Swap every "calibration" for "intrinsics" in the material below and reproduce it otherwise unchanged, omitting the pictures.

_Dataset section:_
════════════════

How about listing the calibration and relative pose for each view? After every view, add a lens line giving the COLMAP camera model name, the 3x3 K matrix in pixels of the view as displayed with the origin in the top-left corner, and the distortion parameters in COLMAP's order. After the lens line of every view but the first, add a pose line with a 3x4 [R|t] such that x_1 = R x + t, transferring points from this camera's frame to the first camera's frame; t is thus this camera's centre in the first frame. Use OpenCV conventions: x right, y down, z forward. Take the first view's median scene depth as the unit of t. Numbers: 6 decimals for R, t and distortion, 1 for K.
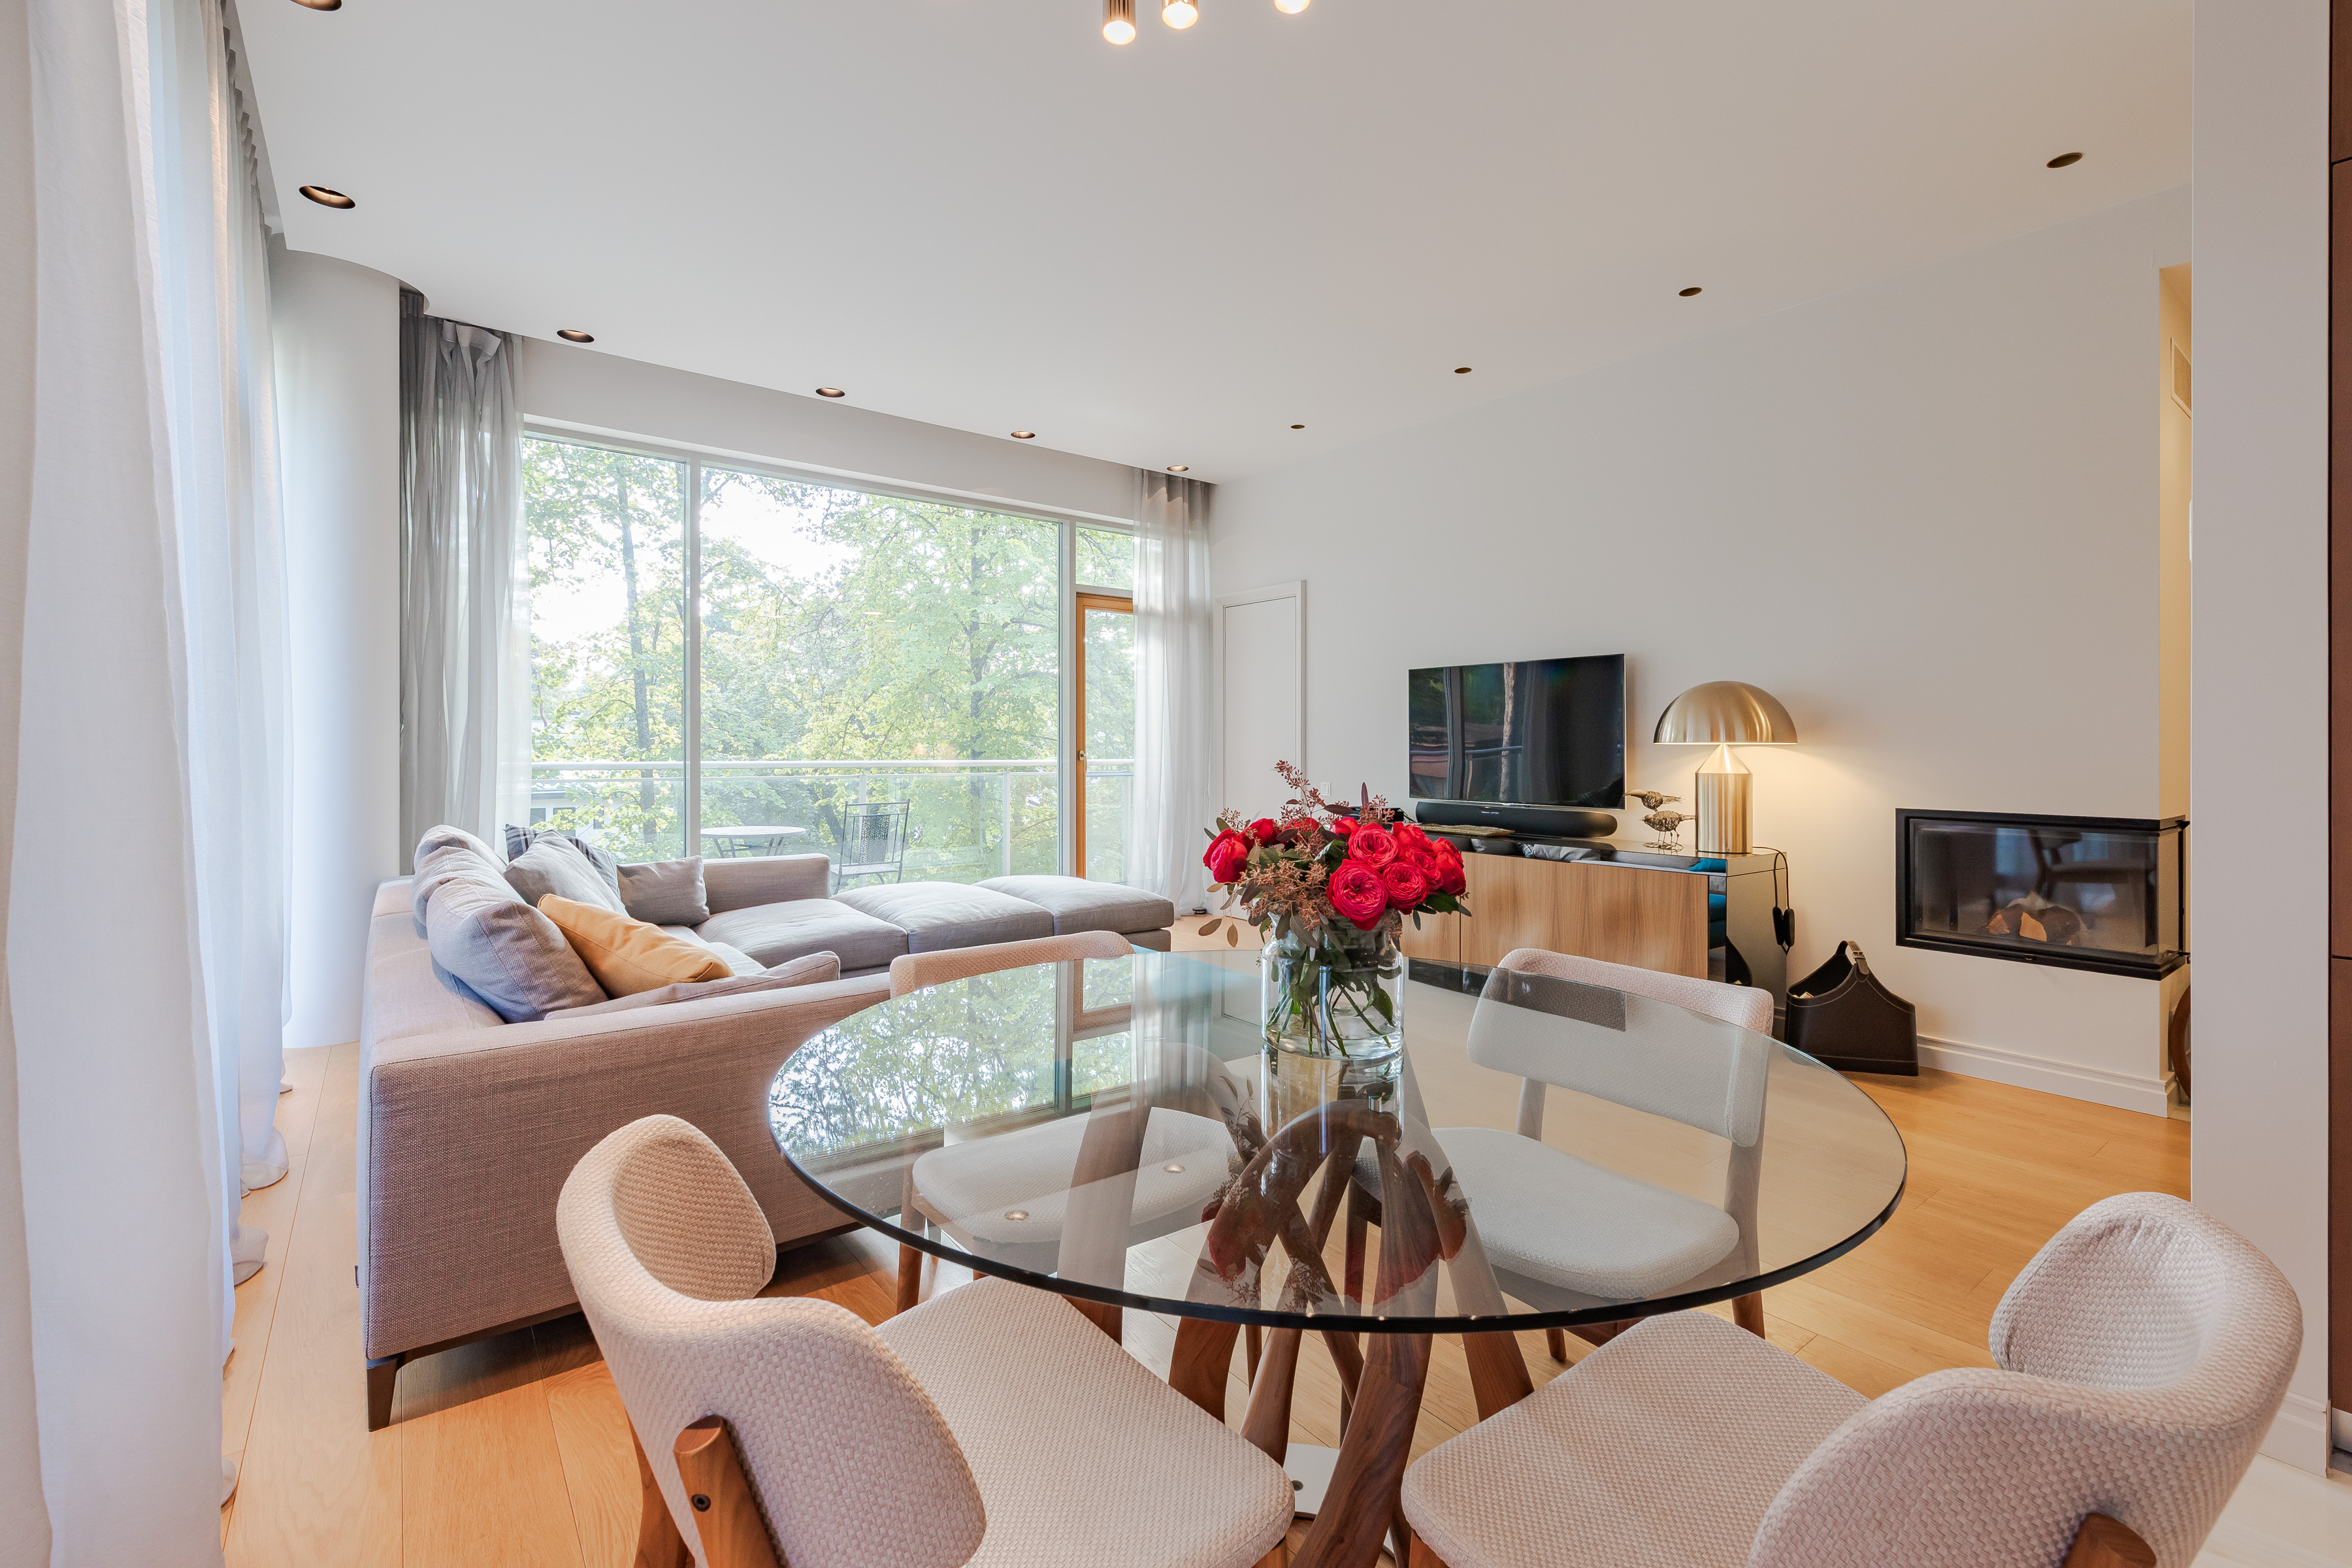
lens RADIAL K [[1013.9, 0, 1174.4], [0, 1013.9, 744.1], [0, 0, 1]] dist [-0.001166, 0.000031]
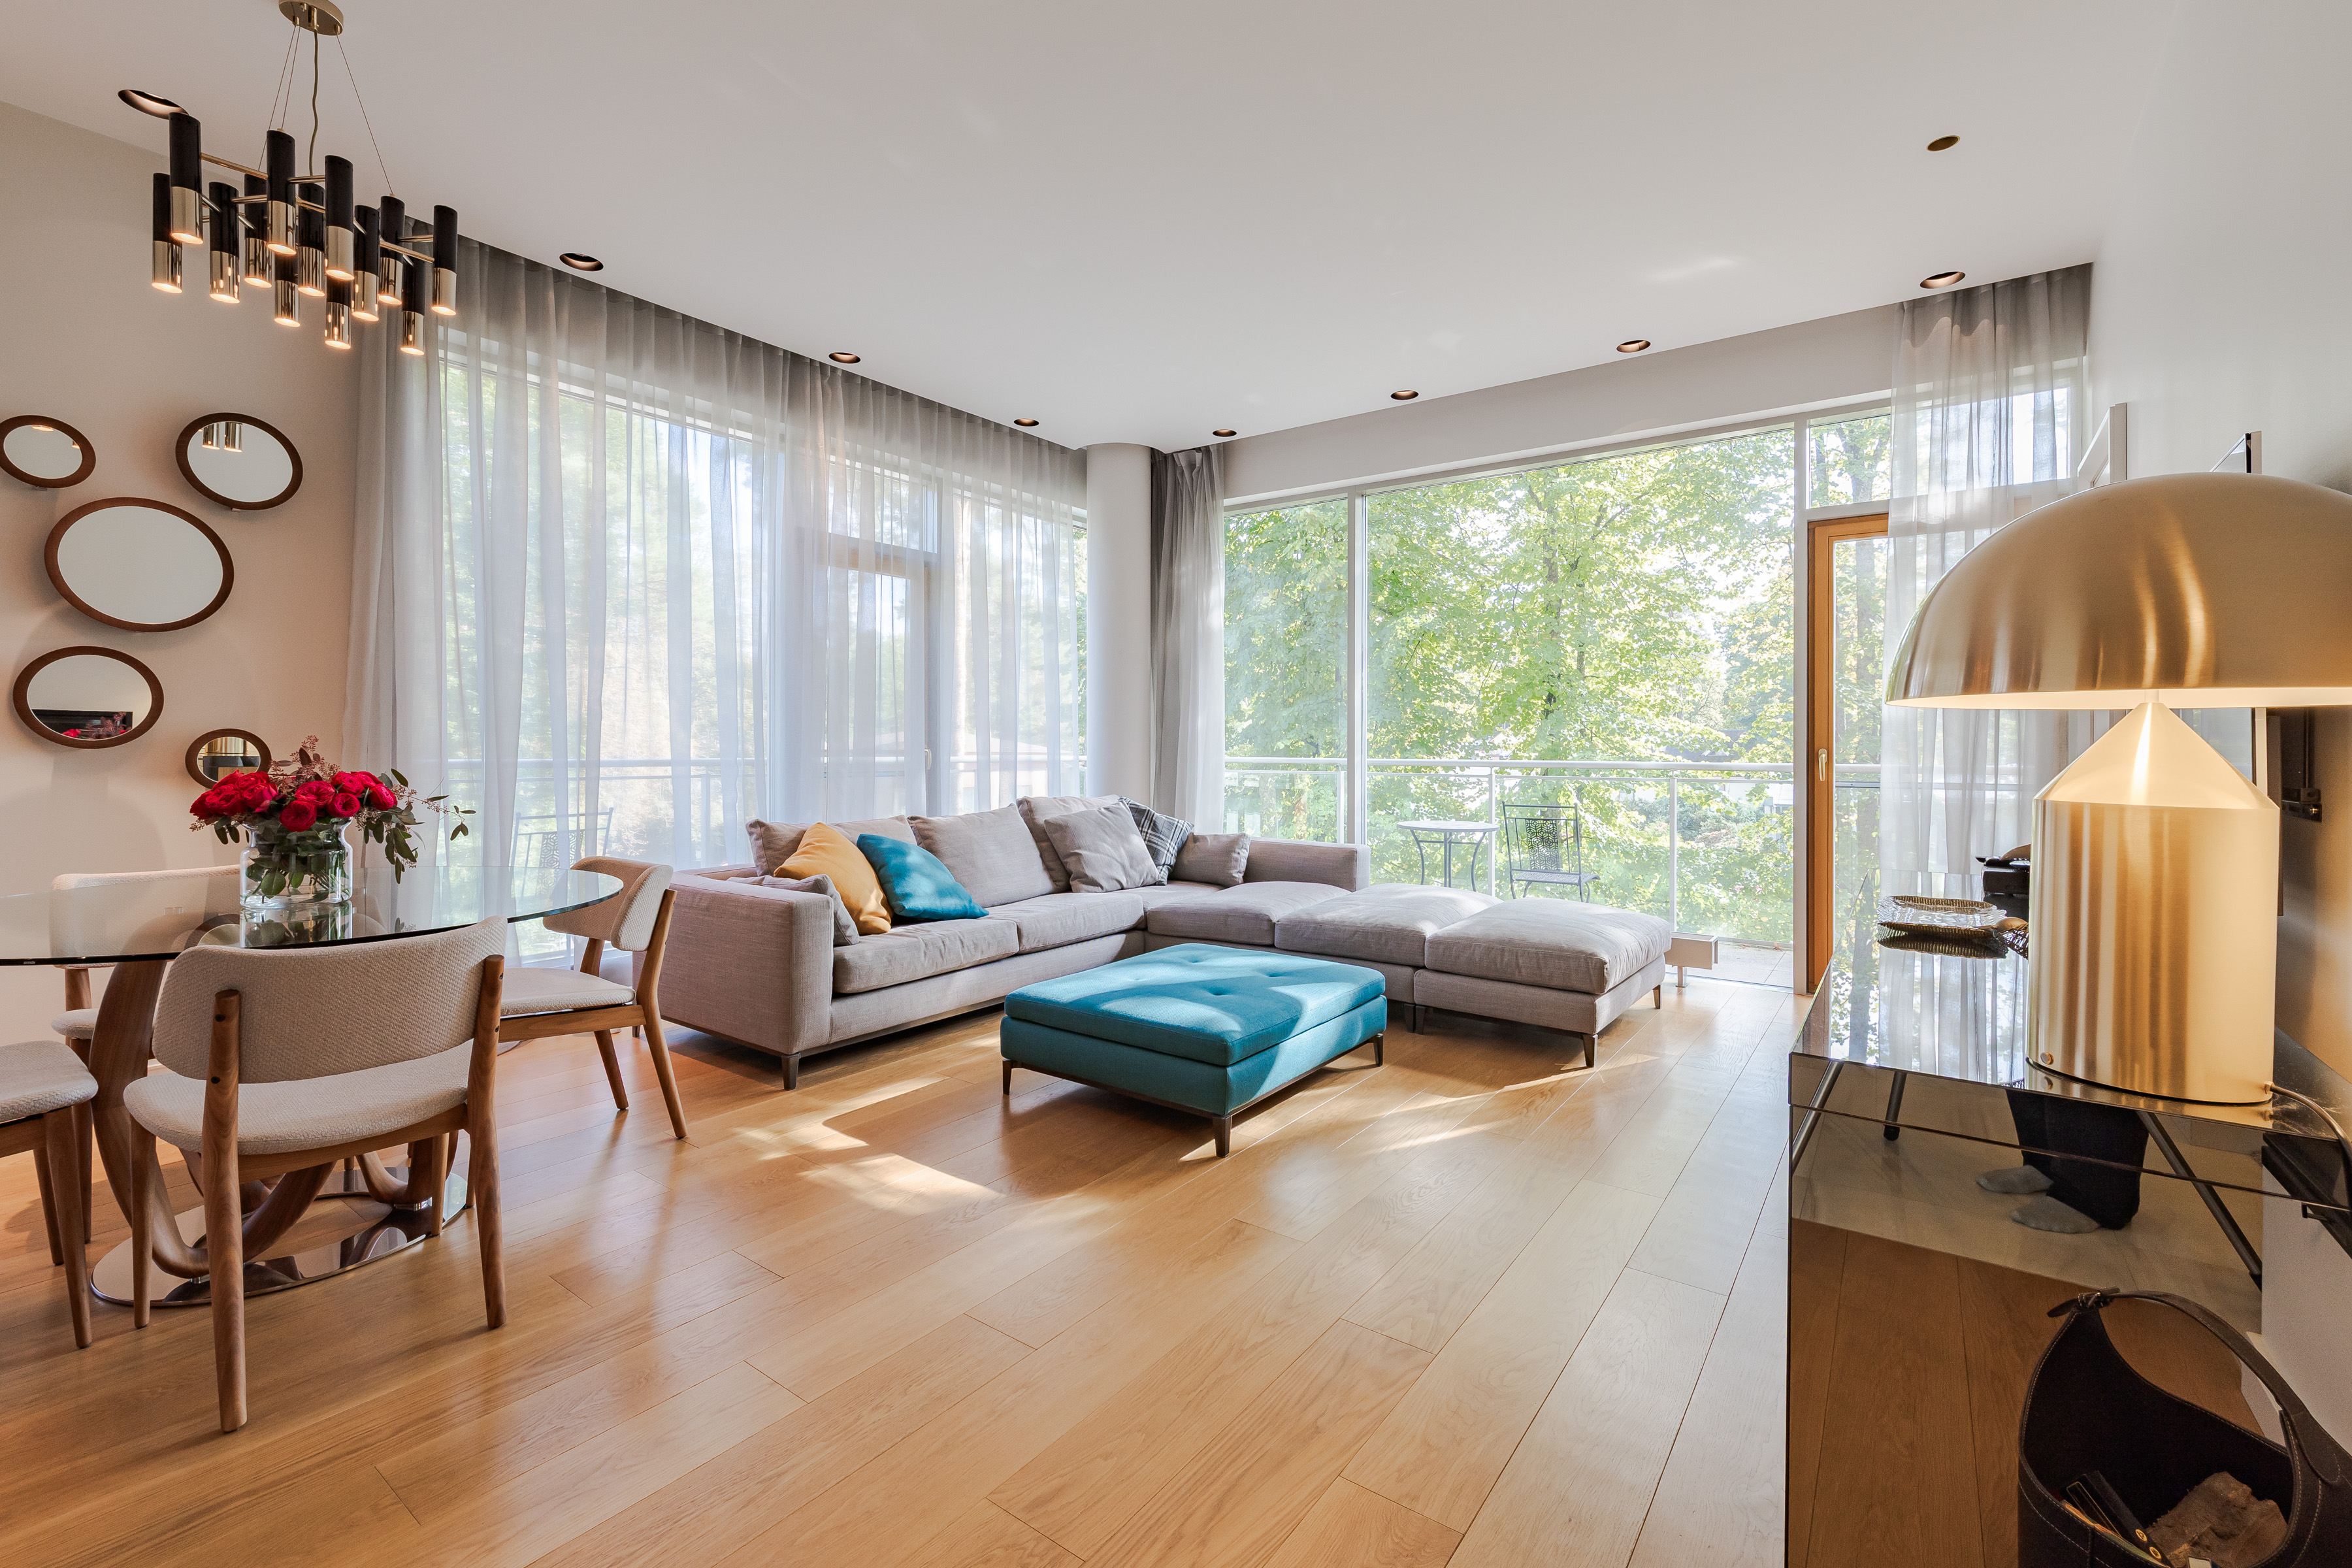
lens RADIAL K [[1013.9, 0, 1174.4], [0, 1013.9, 744.1], [0, 0, 1]] dist [-0.001166, 0.000031]
pose [[0.268815, -0.005720, -0.963175, 0.646638], [-0.002266, 0.999976, -0.006570, 0.012037], [0.963189, 0.003948, 0.268795, 0.564835]]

════════════════

_Solved exercise:_
How about listing the intrinsics and relative pose for each view? After every view, add a lens line giving the COLMAP camera model name, the 3x3 K matrix in pixels of the view as displayed with the origin in the top-left corner, and the distortion parameters in COLMAP's order. After the lens line of every view but the first, add a pose line with a 3x4 [R|t] such that x_1 = R x + t, transferring points from this camera's frame to the first camera's frame; t is thus this camera's centre in the first frame. Use OpenCV conventions: x right, y down, z forward. Take the first view's median scene depth as the unit of t. Numbers: 6 decimals for R, t and distortion, 1 for K.
lens RADIAL K [[1013.9, 0, 1174.4], [0, 1013.9, 744.1], [0, 0, 1]] dist [-0.001166, 0.000031]
lens RADIAL K [[1013.9, 0, 1174.4], [0, 1013.9, 744.1], [0, 0, 1]] dist [-0.001166, 0.000031]
pose [[0.268815, -0.005720, -0.963175, 0.646638], [-0.002266, 0.999976, -0.006570, 0.012037], [0.963189, 0.003948, 0.268795, 0.564835]]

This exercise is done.